GIVEN INFORMATION.
++++

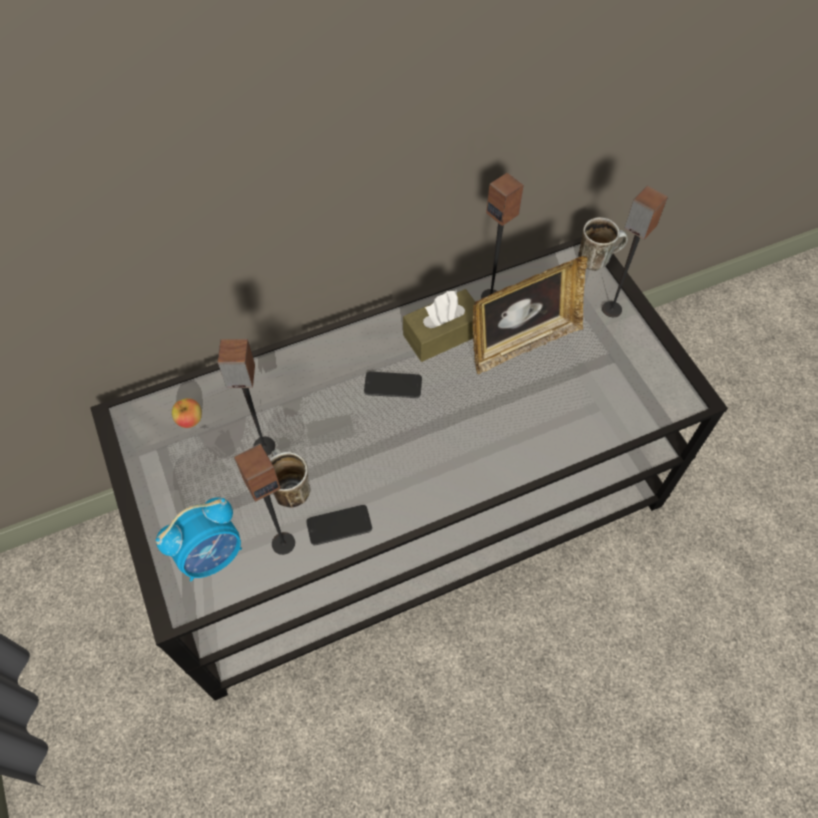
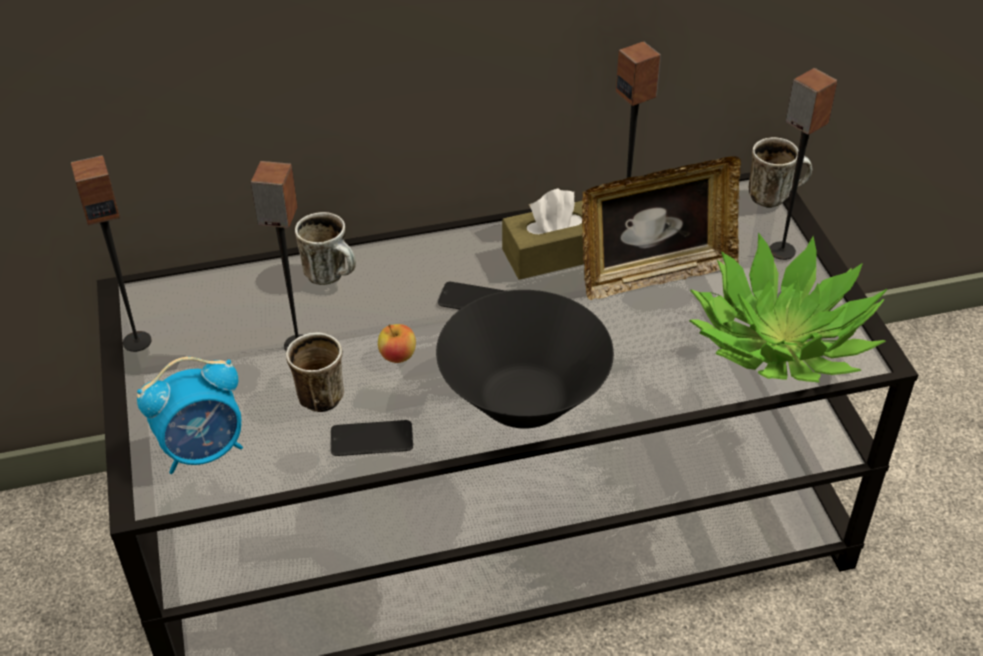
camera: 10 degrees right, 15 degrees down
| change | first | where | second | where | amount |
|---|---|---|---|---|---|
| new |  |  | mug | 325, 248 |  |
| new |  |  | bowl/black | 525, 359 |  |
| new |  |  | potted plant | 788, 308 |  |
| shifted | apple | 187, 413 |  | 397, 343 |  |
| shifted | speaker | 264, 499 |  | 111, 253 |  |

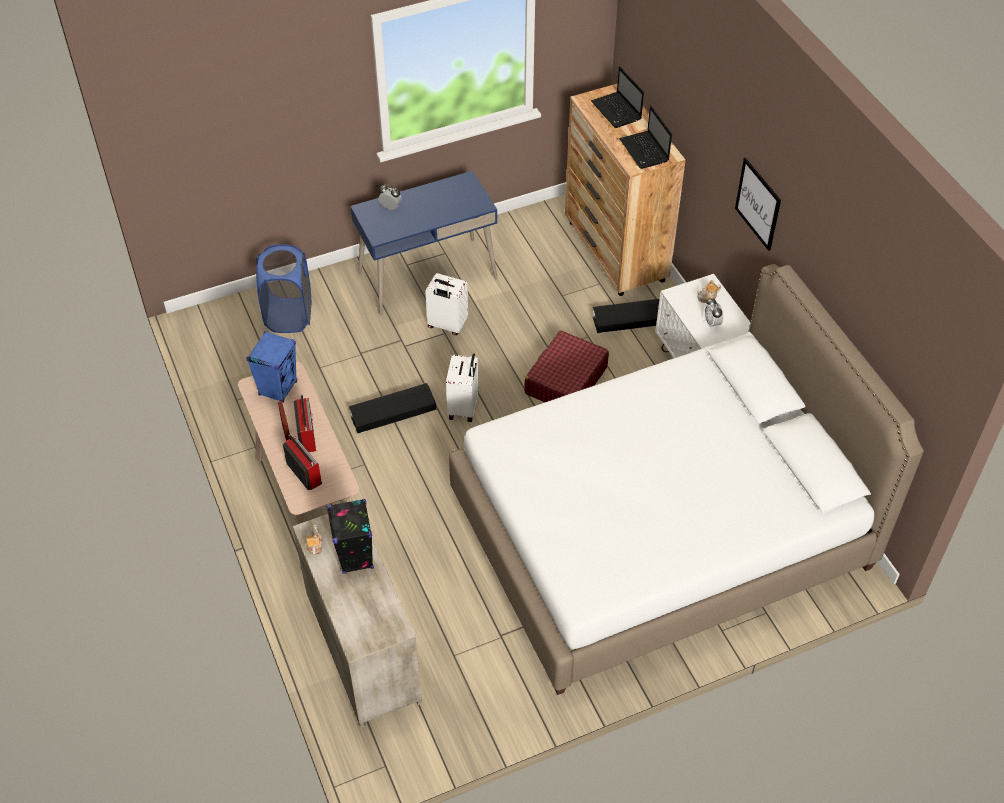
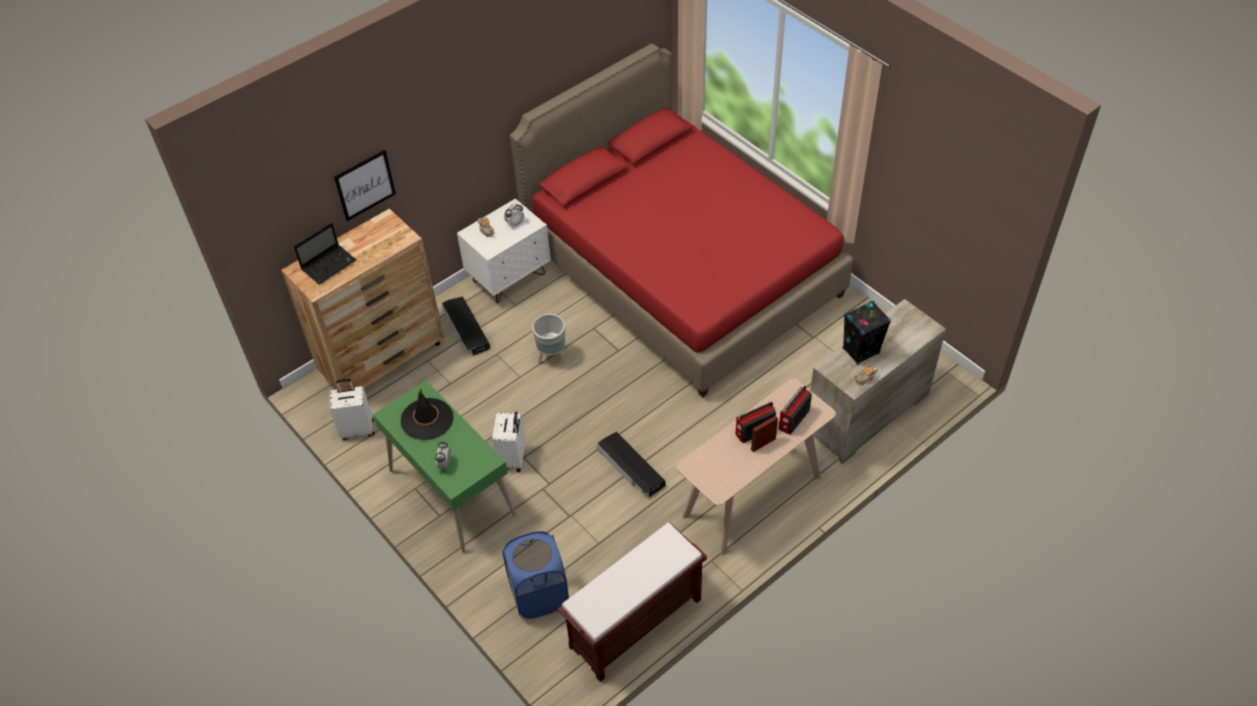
camera: 105 degrees left, 0 degrees up
| change | first | where | second | where | amount |
|---|---|---|---|---|---|
| gone | speaker/blue | 271, 367 |  |  |  |
| gone | laptop | 645, 137 |  |  |  |
| new |  |  | hat/black | 427, 414 |  |
| new |  |  | bench/brown | 632, 602 |  |
| shifted | suitcase/white | 462, 387 |  | 352, 409 |  |
| shifted | picture | 758, 204 |  | 365, 185 |  |
| swapped | suitcase/red | 566, 366 | planter/grey | 549, 339 |  |
| repainted | desk/blue | 424, 243 | desk/green | 444, 466 |  |
| repainted | bed/white | 686, 479 | bed/red | 681, 220 |  |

++++

TO DO. An exact copy of every line above is needed, without the images.

PROBLEM SOLUTION.
camera: 10 degrees right, 15 degrees down
| change | first | where | second | where | amount |
|---|---|---|---|---|---|
| new |  |  | mug | 325, 248 |  |
| new |  |  | bowl/black | 525, 359 |  |
| new |  |  | potted plant | 788, 308 |  |
| shifted | apple | 187, 413 |  | 397, 343 |  |
| shifted | speaker | 264, 499 |  | 111, 253 |  |

camera: 105 degrees left, 0 degrees up
| change | first | where | second | where | amount |
|---|---|---|---|---|---|
| gone | speaker/blue | 271, 367 |  |  |  |
| gone | laptop | 645, 137 |  |  |  |
| new |  |  | hat/black | 427, 414 |  |
| new |  |  | bench/brown | 632, 602 |  |
| shifted | suitcase/white | 462, 387 |  | 352, 409 |  |
| shifted | picture | 758, 204 |  | 365, 185 |  |
| swapped | suitcase/red | 566, 366 | planter/grey | 549, 339 |  |
| repainted | desk/blue | 424, 243 | desk/green | 444, 466 |  |
| repainted | bed/white | 686, 479 | bed/red | 681, 220 |  |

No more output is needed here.